◆ Fragmento seleccionado
※

ADALBERTO ROQUE | AFP

«Dos horas y veinte minutos permanecimos sentados frente a él. Dos horas y veinte minutos ante la viva lección política sin debilidades ni claudicaciones que representa el camarada Stalin», observó María Teresa León, escritora y activista española, tras su encuentro con el dictador soviético en 1937.

Ese año, el régimen estalinista ejecutó sumariamente a casi 700.000 personas. Unas veces por sus ideas políticas y otras para rellenar las cuotas fijadas por Moscú. Así funcionaba el Terror: por cuotas. Una represión mecánica y estructural, una purga para excitar la paranoia y tensar las correas del Estado. Si sumamos las muertes del Gulag, el número de víctimas se duplica. Y solo estamos hablando de 1937.

«Ante los que sostienen que Ucrania está devastada por el hambre, permítanme que lo ponga en duda», dijo Édouard Herriot, ex primer ministro de Francia, en el verano de 1933. Las autoridades soviéticas lo habían invitado a visitar las rebosantes granjas colectivas y los primorosos orfanatos de Ucrania. Herriot admiró los escaparates de Kyiv (llenados la noche anterior), los espléndidos coches que circulaban por sus calles (traídos de otras provincias) y los saludables y sonrientes peatones (agentes del NKVD disfrazados) paseando con una barra de pan bajo el brazo.

El invierno anterior, entre tres y siete millones de ucranianos habían fallecido en una hambruna causada por la dictadura. El Partido Comunista, decidido a eliminar la resistencia campesina al programa de colectivización, requisó los alimentos de las provincias díscolas y acordonó las ciudades para que los hambrientos no fueran allí a mendigar. Como cuenta Anne Applebaum en su libro Hambruna roja: La guerra de Stalin contra Ucrania, cuatro o cinco meses bastaron para despoblar las regiones rurales del este y del sur, abandonadas al canibalismo y a la muerte.

Aún así, dos décadas después, el entusiasmo continuaba. Rafael Alberti, que había admirado junto a María Teresa León «el mejor país del mundo», es decir, la Unión Soviética de Stalin, se despedía del fallecido líder con un poema. «Padre y maestro y camarada/quiero llorar, quiero cantar/Que el agua clara me ilumine/que tu alma clara me ilumine/en esta noche en que te vas».

※

◆ Información proporcionada

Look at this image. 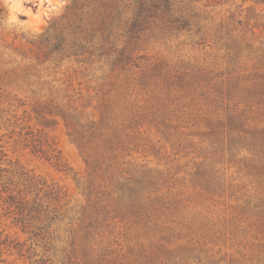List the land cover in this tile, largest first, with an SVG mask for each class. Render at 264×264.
<instances>
[{
	"label": "rangeland",
	"instance_id": "1",
	"mask_svg": "<svg viewBox=\"0 0 264 264\" xmlns=\"http://www.w3.org/2000/svg\"><path fill=\"white\" fill-rule=\"evenodd\" d=\"M0 264H264V0H0Z\"/></svg>",
	"mask_w": 264,
	"mask_h": 264
}]
</instances>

※

◆ Solicitud escrita
Prolonga el fragmento sobre Stalin desde el punto en que termina. Las entradas son material aparte, independiente del fragmento sobre Stalin.

◆ Resultado obtenido
La historia del comunismo está llena de intelectuales crédulos que resultaron muy útiles a los diferentes regímenes. Una ecuación de dos factores repetida muchas veces. Por un lado, esa mitología progresista del siglo XX que sigue siendo añorada y que se resiste a descansar en los libros de historia. Por otro, la astucia con que las dictaduras apelaban a esta mitología, a esos apetitos utópicos, para mantenerse en buenos términos con una parte de la intelectualidad de Occidente.

Uno puede matizar que León y Alberti no sabían, en 1937, lo que nosotros sabemos hoy (pese a las abundantes pistas que tenían a su disposición). O que, en su contexto, con una guerra civil en España y Hitler y Mussolini ladrando como dos perros rabiosos, el comunismo gozaba de una simpatía hoy inimaginable. En Europa le esperaba una victoria épica sobre el nazismo y medio siglo más de vida.

La URSS aprovechó lo que pudo esta coyuntura. Como dijo Eric Hoffer, el punto débil de los hombres de letras es su vanidad, y por ahí atacaron los bolcheviques: invitaron a León, a Herriot, a Alberti, a Zweig, a Steinbeck, a Dreiser y a Gidé y les mostraron lo que estos querían ver. Los agasajaron y los pasearon por granjas ideales y escenas coreografiadas en las que los obreros vestían de blanco y el trigo no cabía en los sacos. Los adularon, los emborracharon, les concedieron entrevistas.

En otras palabras, los países comunistas accionaron el sesgo de confirmación de sus visitantes. Los untaron de mantequilla. Eran una especie de Facebook en modo analógico. Un túnel de pequeñas recompensas psicológicas y fantasías de estatus a las que se acostumbraba el intelectual crédulo, que luego acudía en ayuda del régimen cuando este necesitaba que le echasen un capote sobre los hombros.

Pero los defectos del comunismo son grandes y la balanza se fue inclinando, año a año, del lado de los escépticos. En 1968, a la vista de los tanques rusos aplastando las manifestaciones de Praga, la fe de los próceres de las letras en Francia o Reino Unido se tambaleó. En 1973, Archipiélago Gulag erradicó lo que quedaba del prestigio soviético y en 1989 las estólidas burocracias del este se vinieron abajo con un soplo de brisa, y fue como si nunca hubieran existido.

Uno puede creer que esta ideología milenarista y gazmoña, que persigue el paraíso y se obsesiona con ocultar sus problemas e hipocresías, había quedado rigurosamente desacreditada. Pero las protestas en Cuba nos han vuelto a recordar que todavía resisten esos mitos del siglo XX, esa nostalgia por un mundo que nunca existió, pero que sigue proyectándose en las pantallas mentales de una parte de la izquierda.

No importa la cantidad de testimonios que nos lleguen sobre la carencia, la represión o la falta de derechos básicos. No importan las evidencias de un país económica y moralmente destruido, como el hecho de que un dictador y su hermano gobernasen durante seis décadas y hayan dejado en su lugar unas élites extractivas que se importan bienes de lujo mientras el pueblo no tiene ni aspirinas. El crédulo siempre tendrá algo a lo que agarrarse, un filamento que le permita mantener encendidas, en medio del mar, las débiles ascuas de sus convicciones.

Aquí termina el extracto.